Horacio Alfonso tenía amigos en el mundo de la política, amigos en la iglesia, amigos donde era importante tenerlos. Intercambiaban favores e información, convirtiéndose en una élite, un grupo de privilegiados que movía millones. Pero no era sólo su dinero lo que impresionaba a sus «amigos». Era su energía, su carismática presencia. Altura, inteligencia, exigentes ojos oscuros, pelo gris, nariz aguileña... Horacio era un hombre que no perdía el tiempo y no decía tonterías.
Su padre levantó la cabeza, sorprendido.
—¡Pedro!

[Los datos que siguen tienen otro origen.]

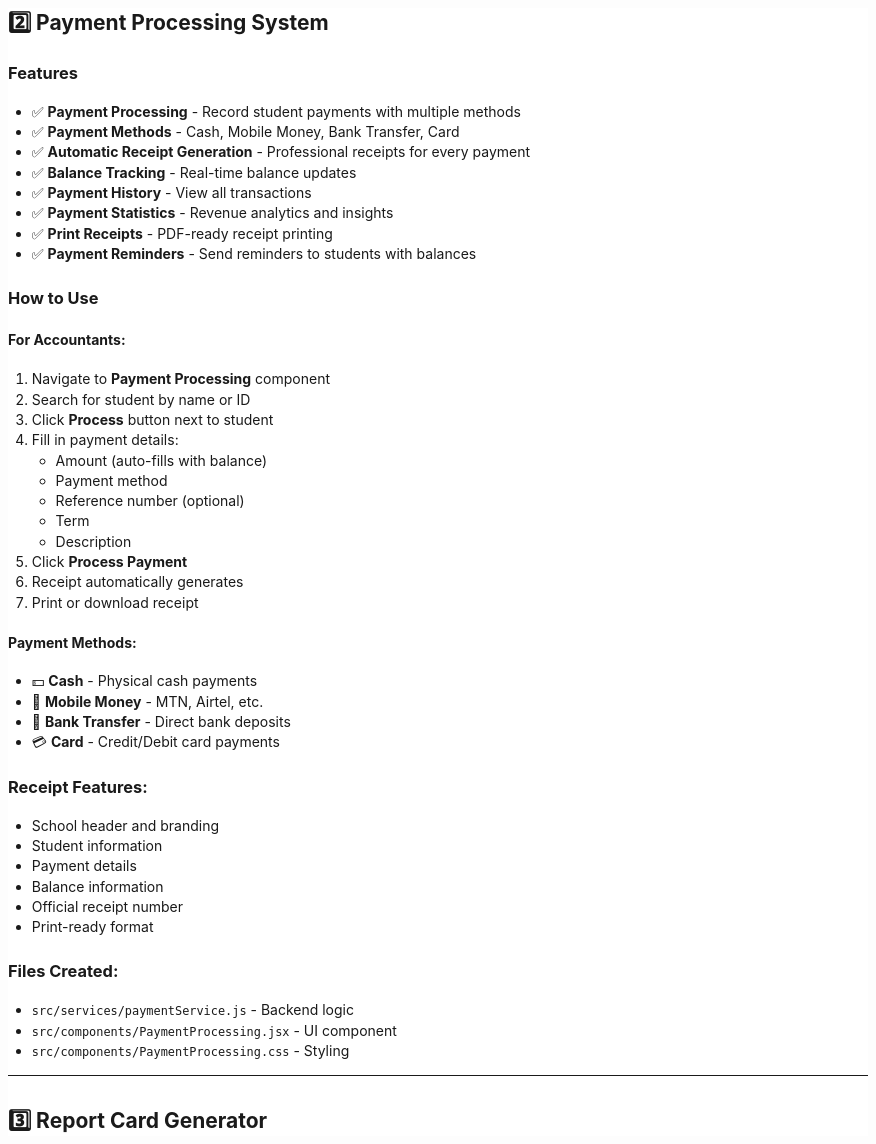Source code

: ## 2️⃣ Payment Processing System

### Features
- ✅ **Payment Processing** - Record student payments with multiple methods
- ✅ **Payment Methods** - Cash, Mobile Money, Bank Transfer, Card
- ✅ **Automatic Receipt Generation** - Professional receipts for every payment
- ✅ **Balance Tracking** - Real-time balance updates
- ✅ **Payment History** - View all transactions
- ✅ **Payment Statistics** - Revenue analytics and insights
- ✅ **Print Receipts** - PDF-ready receipt printing
- ✅ **Payment Reminders** - Send reminders to students with balances

### How to Use

#### For Accountants:
1. Navigate to **Payment Processing** component
2. Search for student by name or ID
3. Click **Process** button next to student
4. Fill in payment details:
   - Amount (auto-fills with balance)
   - Payment method
   - Reference number (optional)
   - Term
   - Description
5. Click **Process Payment**
6. Receipt automatically generates
7. Print or download receipt

#### Payment Methods:
- 💵 **Cash** - Physical cash payments
- 📱 **Mobile Money** - MTN, Airtel, etc.
- 🏦 **Bank Transfer** - Direct bank deposits
- 💳 **Card** - Credit/Debit card payments

### Receipt Features:
- School header and branding
- Student information
- Payment details
- Balance information
- Official receipt number
- Print-ready format

### Files Created:
- `src/services/paymentService.js` - Backend logic
- `src/components/PaymentProcessing.jsx` - UI component
- `src/components/PaymentProcessing.css` - Styling

---

## 3️⃣ Report Card Generator
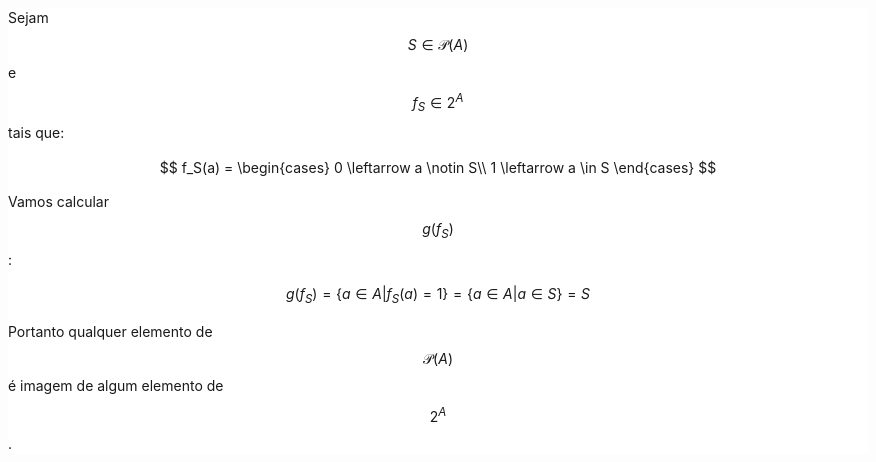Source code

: Sejam $$S \in \mathcal{P}(A)$$ e $$f_S \in 2^A$$ tais que:

$$
f_S(a) =
\begin{cases}
0 \leftarrow a \notin S\\
1 \leftarrow a \in S
\end{cases}
$$

Vamos calcular $$g(f_S)$$:

$$g(f_S) = \{a \in A | f_S(a) = 1\} = \{a \in A | a \in S\} = S$$

Portanto qualquer elemento de $$\mathcal{P}(A)$$ é imagem de algum elemento de
$$2^A$$.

Me alegro de que hayas venido. ¿Has hablado con tu madre?
La familia era lo primero. Pedro sonrió, irónico.
—Esto requiere tu atención inmediata —dijo, tirando un sobre encima del escritorio.
—¿Qué es esto?
—Fotos. ¿Recuerdas las fotos que me enseñaste hace seis años?
Horacio Alfonso miró a su hijo, sorprendido.
—¿Las has guardado?
—No. Éstas son fotos nuevas, papá.
—No entiendo.
—Lo entenderás en cuanto las veas —dijo Pedro, rasgando el sobre y tirando las fotografías sobre el escritorio, una por una—. Paula Chaves y mi hijo. Mi hijo, que ahora tiene cinco años. Mi hijo, cuya existencia yo desconocía. Míralo, papá.
Su padre no cambió de expresión.
—¿Cómo sabes que es tu hijo?
—No me vengas con ésas. Fede me lo confesó todo antes de morir. Me contó lo de las fotos, lo del embarazo, que pagaste para que abortase... ¡No intentes negarlo!
Horacio Alfonso apretó los labios, echándose hacia atrás en el sillón, pensativo.
—Paula no era la mujer adecuada para un hombre como tú.